Pit bull attacks are also disproportionate in number and severity, she said: Ninety percent of injuries involve the head and neck region and nearly three quarters of attacks are of greater severity.

In addition, the attacks come at substantial prices, she said.

The total cost of dog bite and related damage claims paid by insurers exceeds $ 850 million a year – excluding pit bull bites, according to Johnson.

“Liability limited to a maximum of $ 100,000 to $ 300,000 is rarely enough to cover the actual and long-term medical costs of a pit bull attack,” said Johnson., a public education website about dangerous dog breeds, said insurance companies are for-profit companies and asked why they should be required to pay for dog bite injuries if they can’t restrict certain breeds that have repeatedly appeared in medical studies for “more serious injuries.” than inflicting other races ”.

“Why pay for dog bite wounds when you can’t limit a dog of a breed that has had multiple bites in the past but was not classified as a dangerous dog, which can involve a lengthy decision-making process?” said Colleen Lynn, president and founder of the site. “It is unknown what the results will be five years after the bill is signed.”

The NYS Animal Protection Federation pushed back, saying that part of the stigma of the breed can be attributed to oversized media coverage of dog bites.

“People are bitten by dogs every day,” says a white paper written by the organization, “but there are more reports about certain breeds than others.”

From the 1980s onwards, heavily publicized pit bull attacks were used to create a negative mood towards the breed.

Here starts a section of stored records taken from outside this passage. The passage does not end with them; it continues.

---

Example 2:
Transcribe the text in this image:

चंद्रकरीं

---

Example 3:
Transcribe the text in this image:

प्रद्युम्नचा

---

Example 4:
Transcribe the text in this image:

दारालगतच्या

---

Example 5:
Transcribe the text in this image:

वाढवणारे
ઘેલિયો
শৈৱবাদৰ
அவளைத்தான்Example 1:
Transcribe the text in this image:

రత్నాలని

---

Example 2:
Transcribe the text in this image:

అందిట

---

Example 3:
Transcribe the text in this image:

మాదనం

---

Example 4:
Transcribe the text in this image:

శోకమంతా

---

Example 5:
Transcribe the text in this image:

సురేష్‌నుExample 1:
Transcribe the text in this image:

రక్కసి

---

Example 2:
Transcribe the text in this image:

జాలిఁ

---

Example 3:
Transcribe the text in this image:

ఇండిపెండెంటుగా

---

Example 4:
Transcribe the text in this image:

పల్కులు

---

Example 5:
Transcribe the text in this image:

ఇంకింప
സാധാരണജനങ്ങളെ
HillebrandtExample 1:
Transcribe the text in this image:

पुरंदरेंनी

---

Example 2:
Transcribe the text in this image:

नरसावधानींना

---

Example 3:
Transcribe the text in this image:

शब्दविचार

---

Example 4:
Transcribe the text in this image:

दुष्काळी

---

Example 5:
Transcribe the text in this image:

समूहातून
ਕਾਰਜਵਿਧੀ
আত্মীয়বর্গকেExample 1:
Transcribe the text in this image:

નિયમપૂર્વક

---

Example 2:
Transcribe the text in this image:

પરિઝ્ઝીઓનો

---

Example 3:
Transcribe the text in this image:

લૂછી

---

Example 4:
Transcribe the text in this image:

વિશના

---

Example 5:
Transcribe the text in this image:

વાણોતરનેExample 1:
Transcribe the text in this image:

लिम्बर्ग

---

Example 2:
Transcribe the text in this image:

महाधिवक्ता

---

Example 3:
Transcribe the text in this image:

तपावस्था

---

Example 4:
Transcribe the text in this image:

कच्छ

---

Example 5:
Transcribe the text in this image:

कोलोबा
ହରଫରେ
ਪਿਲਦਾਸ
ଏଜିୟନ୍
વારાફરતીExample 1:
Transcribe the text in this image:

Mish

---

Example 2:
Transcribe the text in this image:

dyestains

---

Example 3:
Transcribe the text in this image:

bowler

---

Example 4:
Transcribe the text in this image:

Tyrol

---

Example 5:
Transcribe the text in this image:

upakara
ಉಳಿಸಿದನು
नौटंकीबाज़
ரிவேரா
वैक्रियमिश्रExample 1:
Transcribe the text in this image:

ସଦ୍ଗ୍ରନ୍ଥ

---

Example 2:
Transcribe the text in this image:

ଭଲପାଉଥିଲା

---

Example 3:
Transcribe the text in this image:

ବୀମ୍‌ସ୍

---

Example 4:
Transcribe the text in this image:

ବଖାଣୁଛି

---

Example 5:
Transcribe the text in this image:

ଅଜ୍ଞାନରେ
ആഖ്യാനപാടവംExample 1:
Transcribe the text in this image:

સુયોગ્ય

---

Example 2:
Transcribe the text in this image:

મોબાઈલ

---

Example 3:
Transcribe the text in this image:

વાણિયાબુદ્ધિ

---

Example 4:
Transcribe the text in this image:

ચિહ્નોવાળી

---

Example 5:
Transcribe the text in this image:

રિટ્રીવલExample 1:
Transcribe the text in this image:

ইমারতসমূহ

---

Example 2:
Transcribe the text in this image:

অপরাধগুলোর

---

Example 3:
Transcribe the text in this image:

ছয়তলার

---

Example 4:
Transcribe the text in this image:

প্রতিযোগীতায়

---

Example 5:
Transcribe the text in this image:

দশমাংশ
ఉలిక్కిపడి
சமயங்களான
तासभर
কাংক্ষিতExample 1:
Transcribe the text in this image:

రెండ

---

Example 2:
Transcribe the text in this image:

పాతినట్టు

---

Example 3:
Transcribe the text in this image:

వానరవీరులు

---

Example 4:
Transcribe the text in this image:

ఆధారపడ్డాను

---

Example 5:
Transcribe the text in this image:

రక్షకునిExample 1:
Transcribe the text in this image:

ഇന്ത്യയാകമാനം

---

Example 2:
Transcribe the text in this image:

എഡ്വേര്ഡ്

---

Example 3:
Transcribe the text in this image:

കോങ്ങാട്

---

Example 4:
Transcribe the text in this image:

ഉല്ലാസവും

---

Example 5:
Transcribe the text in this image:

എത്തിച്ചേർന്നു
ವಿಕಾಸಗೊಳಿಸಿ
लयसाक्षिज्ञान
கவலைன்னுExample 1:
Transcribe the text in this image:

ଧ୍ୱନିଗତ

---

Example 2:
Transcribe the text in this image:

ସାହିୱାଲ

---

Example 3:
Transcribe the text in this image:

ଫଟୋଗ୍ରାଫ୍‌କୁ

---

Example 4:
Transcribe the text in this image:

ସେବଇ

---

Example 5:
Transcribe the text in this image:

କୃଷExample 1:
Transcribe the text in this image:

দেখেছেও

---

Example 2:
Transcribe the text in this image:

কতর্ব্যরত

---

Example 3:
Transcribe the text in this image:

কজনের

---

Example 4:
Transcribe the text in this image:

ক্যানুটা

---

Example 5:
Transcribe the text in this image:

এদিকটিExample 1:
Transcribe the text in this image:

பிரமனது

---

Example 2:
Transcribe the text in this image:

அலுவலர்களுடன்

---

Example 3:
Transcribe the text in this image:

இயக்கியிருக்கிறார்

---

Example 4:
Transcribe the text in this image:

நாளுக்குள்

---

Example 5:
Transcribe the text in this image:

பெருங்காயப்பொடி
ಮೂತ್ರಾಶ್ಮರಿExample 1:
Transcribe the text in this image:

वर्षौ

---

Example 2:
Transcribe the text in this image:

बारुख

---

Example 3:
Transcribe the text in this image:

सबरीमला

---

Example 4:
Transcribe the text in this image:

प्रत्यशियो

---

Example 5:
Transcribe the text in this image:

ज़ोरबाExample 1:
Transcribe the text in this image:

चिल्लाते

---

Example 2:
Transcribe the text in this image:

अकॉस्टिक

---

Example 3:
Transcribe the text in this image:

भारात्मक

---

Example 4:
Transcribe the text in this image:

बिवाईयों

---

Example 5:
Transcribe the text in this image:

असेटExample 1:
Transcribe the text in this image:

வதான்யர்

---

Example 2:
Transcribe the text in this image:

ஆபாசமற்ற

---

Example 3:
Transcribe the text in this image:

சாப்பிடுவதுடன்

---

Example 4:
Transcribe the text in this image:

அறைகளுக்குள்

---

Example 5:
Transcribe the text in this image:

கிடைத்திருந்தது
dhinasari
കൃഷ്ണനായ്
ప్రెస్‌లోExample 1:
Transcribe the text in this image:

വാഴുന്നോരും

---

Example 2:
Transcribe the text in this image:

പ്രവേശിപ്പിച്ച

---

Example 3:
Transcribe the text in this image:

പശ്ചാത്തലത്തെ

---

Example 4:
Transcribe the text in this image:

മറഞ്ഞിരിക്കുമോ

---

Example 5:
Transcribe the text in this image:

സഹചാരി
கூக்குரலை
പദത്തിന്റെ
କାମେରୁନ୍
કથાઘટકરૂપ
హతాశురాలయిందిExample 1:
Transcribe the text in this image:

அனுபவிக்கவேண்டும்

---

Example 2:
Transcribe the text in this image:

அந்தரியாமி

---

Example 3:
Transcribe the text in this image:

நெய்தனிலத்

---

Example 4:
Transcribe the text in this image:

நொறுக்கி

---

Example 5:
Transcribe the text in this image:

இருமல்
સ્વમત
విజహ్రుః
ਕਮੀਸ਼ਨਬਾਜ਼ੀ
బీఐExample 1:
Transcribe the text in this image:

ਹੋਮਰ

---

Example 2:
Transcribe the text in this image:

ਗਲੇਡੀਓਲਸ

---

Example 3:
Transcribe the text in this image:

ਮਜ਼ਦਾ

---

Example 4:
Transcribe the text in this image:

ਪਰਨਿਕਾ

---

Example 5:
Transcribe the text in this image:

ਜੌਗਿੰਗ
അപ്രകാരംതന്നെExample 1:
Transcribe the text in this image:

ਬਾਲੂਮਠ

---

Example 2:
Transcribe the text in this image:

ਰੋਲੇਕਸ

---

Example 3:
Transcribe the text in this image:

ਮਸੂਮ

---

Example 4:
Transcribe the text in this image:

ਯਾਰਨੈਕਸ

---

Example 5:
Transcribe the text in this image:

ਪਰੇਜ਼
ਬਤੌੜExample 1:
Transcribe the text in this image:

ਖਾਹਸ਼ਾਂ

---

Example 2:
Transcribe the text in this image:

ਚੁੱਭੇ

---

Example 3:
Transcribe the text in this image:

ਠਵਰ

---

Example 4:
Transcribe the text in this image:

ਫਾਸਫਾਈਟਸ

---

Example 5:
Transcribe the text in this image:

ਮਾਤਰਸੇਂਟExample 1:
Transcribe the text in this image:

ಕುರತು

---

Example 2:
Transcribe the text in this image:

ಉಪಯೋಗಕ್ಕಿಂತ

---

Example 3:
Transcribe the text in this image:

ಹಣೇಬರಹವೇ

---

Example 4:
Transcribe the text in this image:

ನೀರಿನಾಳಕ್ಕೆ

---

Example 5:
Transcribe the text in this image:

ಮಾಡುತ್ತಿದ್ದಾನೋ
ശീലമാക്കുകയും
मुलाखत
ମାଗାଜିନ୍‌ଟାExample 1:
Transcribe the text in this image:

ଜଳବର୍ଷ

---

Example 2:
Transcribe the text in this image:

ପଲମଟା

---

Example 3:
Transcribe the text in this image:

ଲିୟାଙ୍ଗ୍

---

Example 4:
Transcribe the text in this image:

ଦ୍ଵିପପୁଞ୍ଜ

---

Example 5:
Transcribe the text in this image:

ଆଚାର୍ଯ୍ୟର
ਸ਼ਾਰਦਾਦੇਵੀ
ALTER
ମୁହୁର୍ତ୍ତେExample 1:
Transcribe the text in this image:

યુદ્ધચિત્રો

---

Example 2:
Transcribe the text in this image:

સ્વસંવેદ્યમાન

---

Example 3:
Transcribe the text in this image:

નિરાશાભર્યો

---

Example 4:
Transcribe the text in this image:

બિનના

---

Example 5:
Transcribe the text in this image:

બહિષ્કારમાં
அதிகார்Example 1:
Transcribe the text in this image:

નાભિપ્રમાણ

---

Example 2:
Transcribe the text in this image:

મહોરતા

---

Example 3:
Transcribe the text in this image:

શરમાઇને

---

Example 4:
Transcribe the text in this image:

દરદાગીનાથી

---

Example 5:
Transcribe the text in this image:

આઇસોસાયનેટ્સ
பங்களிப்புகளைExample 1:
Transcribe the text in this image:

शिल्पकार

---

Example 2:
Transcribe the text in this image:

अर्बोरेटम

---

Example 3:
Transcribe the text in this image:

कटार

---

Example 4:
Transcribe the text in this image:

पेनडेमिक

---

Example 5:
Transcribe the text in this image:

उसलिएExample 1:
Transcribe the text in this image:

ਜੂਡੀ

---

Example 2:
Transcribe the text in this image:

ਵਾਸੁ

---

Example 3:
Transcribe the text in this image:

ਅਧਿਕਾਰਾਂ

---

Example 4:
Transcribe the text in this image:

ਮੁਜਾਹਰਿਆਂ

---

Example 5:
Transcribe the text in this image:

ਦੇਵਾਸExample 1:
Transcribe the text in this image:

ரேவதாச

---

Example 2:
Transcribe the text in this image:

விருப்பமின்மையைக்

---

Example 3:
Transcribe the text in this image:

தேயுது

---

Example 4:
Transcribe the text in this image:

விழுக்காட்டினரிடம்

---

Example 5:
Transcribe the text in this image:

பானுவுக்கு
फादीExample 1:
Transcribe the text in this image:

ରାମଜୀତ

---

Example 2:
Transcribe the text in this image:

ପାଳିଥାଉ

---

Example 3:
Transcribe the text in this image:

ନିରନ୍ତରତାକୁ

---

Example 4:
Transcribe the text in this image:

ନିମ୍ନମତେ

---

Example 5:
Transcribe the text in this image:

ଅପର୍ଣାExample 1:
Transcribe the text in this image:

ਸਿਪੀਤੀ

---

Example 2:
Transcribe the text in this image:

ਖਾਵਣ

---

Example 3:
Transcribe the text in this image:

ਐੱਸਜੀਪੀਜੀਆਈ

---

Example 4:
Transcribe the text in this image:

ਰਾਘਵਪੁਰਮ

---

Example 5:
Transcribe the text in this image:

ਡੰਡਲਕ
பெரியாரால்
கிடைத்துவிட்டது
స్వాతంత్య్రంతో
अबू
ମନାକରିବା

“A Chihuahua bite is unlikely to make headlines, but a Rottweiler or pit bite is sure to be covered,” the newspaper said. “This is only to increase the bias of the general public against certain races that are labeled as aggressive, and this can serve as a basis for insurance discrimination.”

Proponents also say that many people lack the resources to spay or neuter pit bull puppies, hence their rapid spread – and their willingness to attack.

“Dogs that haven’t been repaired are nearly three times as likely to attack as those that have, and account for 95 percent of all fatal abuse,” PETA President Ingrid Newkirk told the Times Union. “Legislators can protect their voters – and animals – by supporting laws that mandate that dogs and cats be neutered or neutered to reduce the number of attacks.”

Legislation banning racial discrimination was endorsed by Senator Michael Gianaris, D-Queens, and State Assembly MP Linda Rosenthal, a Manhattan Democrat.

While one major hurdle has been cleared, proponents now want to extend the ban to tenant insurance, a wish-list for this year’s legislature. A bill already has co-sponsorship.

Bouck, CEO of the Mohawk Hudson Humane Society, said the topic is more topical than ever as the state’s first eviction moratorium, first enacted in 2020, expires on Jan. 15. 14,000 people are at risk of losing their homes in Albany and Rensselaer Counties alone, she said.

“When people move from their current homes, we don’t want the breed to be the reason not to bring their pets,” said Bouck.